At eleven I sent a lookout to the masthead. All hands off watch crowded onto the forecastle deck and craned their necks forward for land. After twelve days at sea it appeared as though land would be something completely out of the ordinary. At eleven-thirty the masthead lookout shouted, and in my excitement I clambered up the mast myself to verify his judgment.

Lying very low on the horizon, hardly different in substance from a shadow, was a tiny gray blur. As I strained my eyes I could follow it a little to the left and a little to the right; it seemed to waver as I stared at it. It was land, however, not a cloud; there was no doubt about it.

A few minutes later off the port bow we could see a long low point of land, and gradually the two islands, Oahu and Molokai, sprang up around us. I took a few bearings to verify our position, and with a great sense of satisfaction sat down on my stool on the bridge and smoked a pipe.

Now that my own anxiety was gone I could look around me and appreciate the crew. The man at the wheel stood confidently and, looking astern, I could see our wake streching straight as a railroad track behind us. The men on deck somehow looked like sailors. Their faces had neither a look of worry nor of irresponsible gaiety. As I watched them, the Chief started them to rousting out the mooring lines, and they moved quickly, as though they knew what they were doing. It was no longer necessary for the Chief to shout at them; I hardly heard his voice at all.

As I sat there I heard Mr. Rudd come puffing up the companionway behind me. He stood beside me and rested his elbow on the rail. For a moment he surveyed the land that was building up around us, and by the way he blinked I knew that he had just come out of the engine room.

“Well,” he said, “I see you found the place.”

“Yes,” I said, “it's here, all right.”

Mr. Rudd picked a piece of waste from his rear trouser pocket and wiped his hands on it reflectively.

“We've come a long way,” he said.

“Yes,” I said, “a long way. What do you think of your men below?”

Mr. Rudd said, “They're a funny bunch. If I can get them to thinking about anything else but letters home and if I can get them to forget their bellies, I guess they'll be all right.
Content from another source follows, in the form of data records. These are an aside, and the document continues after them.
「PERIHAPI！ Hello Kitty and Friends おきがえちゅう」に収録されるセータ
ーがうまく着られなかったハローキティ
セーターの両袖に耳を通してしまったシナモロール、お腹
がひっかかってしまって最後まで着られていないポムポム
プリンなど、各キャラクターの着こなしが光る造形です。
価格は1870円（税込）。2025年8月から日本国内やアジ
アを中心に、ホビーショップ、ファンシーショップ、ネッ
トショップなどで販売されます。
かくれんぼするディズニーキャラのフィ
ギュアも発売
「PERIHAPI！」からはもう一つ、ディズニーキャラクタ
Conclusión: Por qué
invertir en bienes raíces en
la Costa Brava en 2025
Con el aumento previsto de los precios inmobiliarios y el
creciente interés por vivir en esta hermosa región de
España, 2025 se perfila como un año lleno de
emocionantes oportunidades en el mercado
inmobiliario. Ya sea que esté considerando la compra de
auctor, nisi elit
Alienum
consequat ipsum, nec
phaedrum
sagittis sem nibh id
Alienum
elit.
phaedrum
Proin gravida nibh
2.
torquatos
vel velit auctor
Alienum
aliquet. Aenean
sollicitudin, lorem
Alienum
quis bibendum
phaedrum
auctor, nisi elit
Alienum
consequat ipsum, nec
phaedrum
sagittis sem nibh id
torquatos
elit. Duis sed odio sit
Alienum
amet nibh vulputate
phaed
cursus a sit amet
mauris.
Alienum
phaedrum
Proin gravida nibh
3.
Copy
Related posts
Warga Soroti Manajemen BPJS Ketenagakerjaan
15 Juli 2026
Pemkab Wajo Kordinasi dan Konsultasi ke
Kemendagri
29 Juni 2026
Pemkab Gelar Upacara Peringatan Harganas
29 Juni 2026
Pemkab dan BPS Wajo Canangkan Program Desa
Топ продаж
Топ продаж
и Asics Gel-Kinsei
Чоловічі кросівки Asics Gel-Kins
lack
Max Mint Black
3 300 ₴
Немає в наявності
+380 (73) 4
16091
Most of them have got their sea legs already, and a couple of them seem to know their business pretty well. The last two days I've only gone down to the engine room a couple of times a watch to look around, and they seem to be handling things all right by themselves, but sometimes when I hear them carrying on about letters and whatnot, I get the idea that they're really not here at all. If they all divorced their wives and deserted their mothers we might make sailors out of them.”

“I'm afraid only Regulars could qualify under that clause,” I said.

“Well,” Mr. Rudd retorted, “you can't be a sailor and a decent man at the same time. When I go to sea give me someone with tattooed arms and a foul mouth. Give me a shipmate that has to be bailed out of jail when it's time to go to sea.”

“Do you mean that?” I asked.

“Of course not.”

I turned and looked at him. “What do you mean?” I said. “I'll put you on the spot and be serious.”

Mr. Rudd thought a moment and puffed at his cigar.

He replied, “What I just said has a certain amount of truth. For a short voyage all you care about a man is that he knows his business, and you don't want to take time to teach him. For a long voyage, I don't know …” He paused and looked up at me. “This is liable to be a mighty long voyage, you know,” he said. “We've gone a long way, but this is just the beginning.”